Task goal – Transcribe all of the entries, matching each one exactly.

Available records –
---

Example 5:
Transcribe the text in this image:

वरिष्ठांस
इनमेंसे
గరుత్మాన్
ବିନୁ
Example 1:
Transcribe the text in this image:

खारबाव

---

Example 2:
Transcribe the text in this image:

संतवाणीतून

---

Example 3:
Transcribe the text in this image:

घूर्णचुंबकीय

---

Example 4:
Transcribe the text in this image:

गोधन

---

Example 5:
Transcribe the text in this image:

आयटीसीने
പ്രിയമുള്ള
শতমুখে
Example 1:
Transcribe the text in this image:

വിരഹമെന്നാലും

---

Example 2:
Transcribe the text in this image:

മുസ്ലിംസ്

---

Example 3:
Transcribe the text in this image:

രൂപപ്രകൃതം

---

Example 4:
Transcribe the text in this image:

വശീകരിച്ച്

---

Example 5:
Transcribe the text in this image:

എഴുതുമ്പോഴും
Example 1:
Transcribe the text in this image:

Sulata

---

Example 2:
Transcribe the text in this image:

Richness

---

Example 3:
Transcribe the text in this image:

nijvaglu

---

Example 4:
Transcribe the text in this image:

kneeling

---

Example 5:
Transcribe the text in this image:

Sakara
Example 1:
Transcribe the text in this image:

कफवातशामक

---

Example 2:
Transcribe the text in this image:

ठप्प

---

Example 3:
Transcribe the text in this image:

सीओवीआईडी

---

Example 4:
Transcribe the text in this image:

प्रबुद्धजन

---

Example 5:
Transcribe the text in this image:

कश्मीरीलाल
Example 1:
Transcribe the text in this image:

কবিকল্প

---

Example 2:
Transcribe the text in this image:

Solution to the exercise –
---

Example 5:
Transcribe the text in this image:

वरिष्ठांस
इनमेंसे
గరుత్మాన్
ବିନୁ
Example 1:
Transcribe the text in this image:

खारबाव

---

Example 2:
Transcribe the text in this image:

संतवाणीतून

---

Example 3:
Transcribe the text in this image:

घूर्णचुंबकीय

---

Example 4:
Transcribe the text in this image:

गोधन

---

Example 5:
Transcribe the text in this image:

आयटीसीने
പ്രിയമുള്ള
শতমুখে
Example 1:
Transcribe the text in this image:

വിരഹമെന്നാലും

---

Example 2:
Transcribe the text in this image:

മുസ്ലിംസ്

---

Example 3:
Transcribe the text in this image:

രൂപപ്രകൃതം

---

Example 4:
Transcribe the text in this image:

വശീകരിച്ച്

---

Example 5:
Transcribe the text in this image:

എഴുതുമ്പോഴും
Example 1:
Transcribe the text in this image:

Sulata

---

Example 2:
Transcribe the text in this image:

Richness

---

Example 3:
Transcribe the text in this image:

nijvaglu

---

Example 4:
Transcribe the text in this image:

kneeling

---

Example 5:
Transcribe the text in this image:

Sakara
Example 1:
Transcribe the text in this image:

कफवातशामक

---

Example 2:
Transcribe the text in this image:

ठप्प

---

Example 3:
Transcribe the text in this image:

सीओवीआईडी

---

Example 4:
Transcribe the text in this image:

प्रबुद्धजन

---

Example 5:
Transcribe the text in this image:

कश्मीरीलाल
Example 1:
Transcribe the text in this image:

কবিকল্প

---

Example 2:
Transcribe the text in this image:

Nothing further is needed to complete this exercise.